Deep breath. It’s good news I kept reminding myself. It’s not cancer. (Yet… nagged the little voice that never knows when to shut up.) I reassured him that I would schedule the appointments with him and the surgeon. Of course after I arranged to have the pathology and ultrasound reports Emailed to me so I could agonize over every detail…
I scheduled the appointment for the first week in June. I tried for the first week in July – but he is on vacation that MONTH… Then I sat down to Email Meghan’s hematologist/oncologist the reports and ask her opinion. She concurred with the endocrinologist and approved of his choice of surgeon.
Within 45 minutes my phone rang.

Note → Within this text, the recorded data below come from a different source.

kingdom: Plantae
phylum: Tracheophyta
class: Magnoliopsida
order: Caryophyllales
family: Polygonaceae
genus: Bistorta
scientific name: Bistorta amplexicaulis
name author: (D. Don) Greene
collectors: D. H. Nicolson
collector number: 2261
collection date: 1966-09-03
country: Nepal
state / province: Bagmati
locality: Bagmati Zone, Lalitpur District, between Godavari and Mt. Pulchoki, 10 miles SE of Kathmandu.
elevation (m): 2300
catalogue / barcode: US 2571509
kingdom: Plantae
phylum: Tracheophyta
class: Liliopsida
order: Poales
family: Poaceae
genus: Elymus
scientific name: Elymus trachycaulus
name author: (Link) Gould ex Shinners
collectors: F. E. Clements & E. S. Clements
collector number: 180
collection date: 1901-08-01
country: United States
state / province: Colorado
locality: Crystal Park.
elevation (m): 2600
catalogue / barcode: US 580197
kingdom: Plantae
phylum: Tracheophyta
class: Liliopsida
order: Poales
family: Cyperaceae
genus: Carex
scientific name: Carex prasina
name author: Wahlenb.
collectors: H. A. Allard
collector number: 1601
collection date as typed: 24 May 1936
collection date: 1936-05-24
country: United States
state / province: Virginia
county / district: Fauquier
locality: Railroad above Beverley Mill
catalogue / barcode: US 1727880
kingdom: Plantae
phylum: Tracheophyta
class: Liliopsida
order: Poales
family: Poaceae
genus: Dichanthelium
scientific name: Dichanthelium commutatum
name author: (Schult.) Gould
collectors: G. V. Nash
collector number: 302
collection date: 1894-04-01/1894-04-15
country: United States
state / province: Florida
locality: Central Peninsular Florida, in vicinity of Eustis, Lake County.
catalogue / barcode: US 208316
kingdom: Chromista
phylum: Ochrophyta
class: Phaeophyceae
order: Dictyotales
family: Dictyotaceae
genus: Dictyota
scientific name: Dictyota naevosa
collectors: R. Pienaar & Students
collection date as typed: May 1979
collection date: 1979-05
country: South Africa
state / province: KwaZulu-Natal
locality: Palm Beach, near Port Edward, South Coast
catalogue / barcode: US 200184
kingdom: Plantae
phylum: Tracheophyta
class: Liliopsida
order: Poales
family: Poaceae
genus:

The caller ID showed the hospital number again. This time it was the surgeon’s office. They were contacting ME, at the doctor’s request – to set up a consultation for Meghan. Well I have to tell you that didn’t do a whole lot to ease my mind. Obviously it was nagging at the doctor enough that he reached out to be sure I made the appointment. Scheduled. February 25th. I couldn’t get a time because they call the day before with that. So, I explained how much I really NEED to be at work. They made me no promises. The 25th it will be. Regardless of the time.
The snow was so pretty today. So nice to be home as a family, to shovel, to play, to take some pictures, to watch an old movie.
I sat down to type this almost three hours ago, but somehow as Meghan was getting ready for bed she developed severe pain in her back and a ruthless headache. Reminders that even an hour or so in the snow is too much for her body to endure. Frustration. Fear. Two hours at her side, her father and I alternating pressure on the most painful spots. She’s asleep in my bed now. Moaning. The night will be long.
Some time this afternoon I realized again, that this is just how its going to be. We are going to walk out of one fire, while walking around another. We aren’t going to know the hows and whys. We aren’t going to be able to make many plans despite our best efforts. This is life with Cowden’s. This is our life.
And tonight, as I held my husband’s hand, and we each had one hand helping soothe Meghan’s agony, I realized again that through the depth and power of our love for each other – all of us – this works for us. It’s not what I would have chosen, but it’s what we have.
Never in my wildest dreams could I imagine a day without the two of them. Somehow, that has to make us the luckiest family in the world.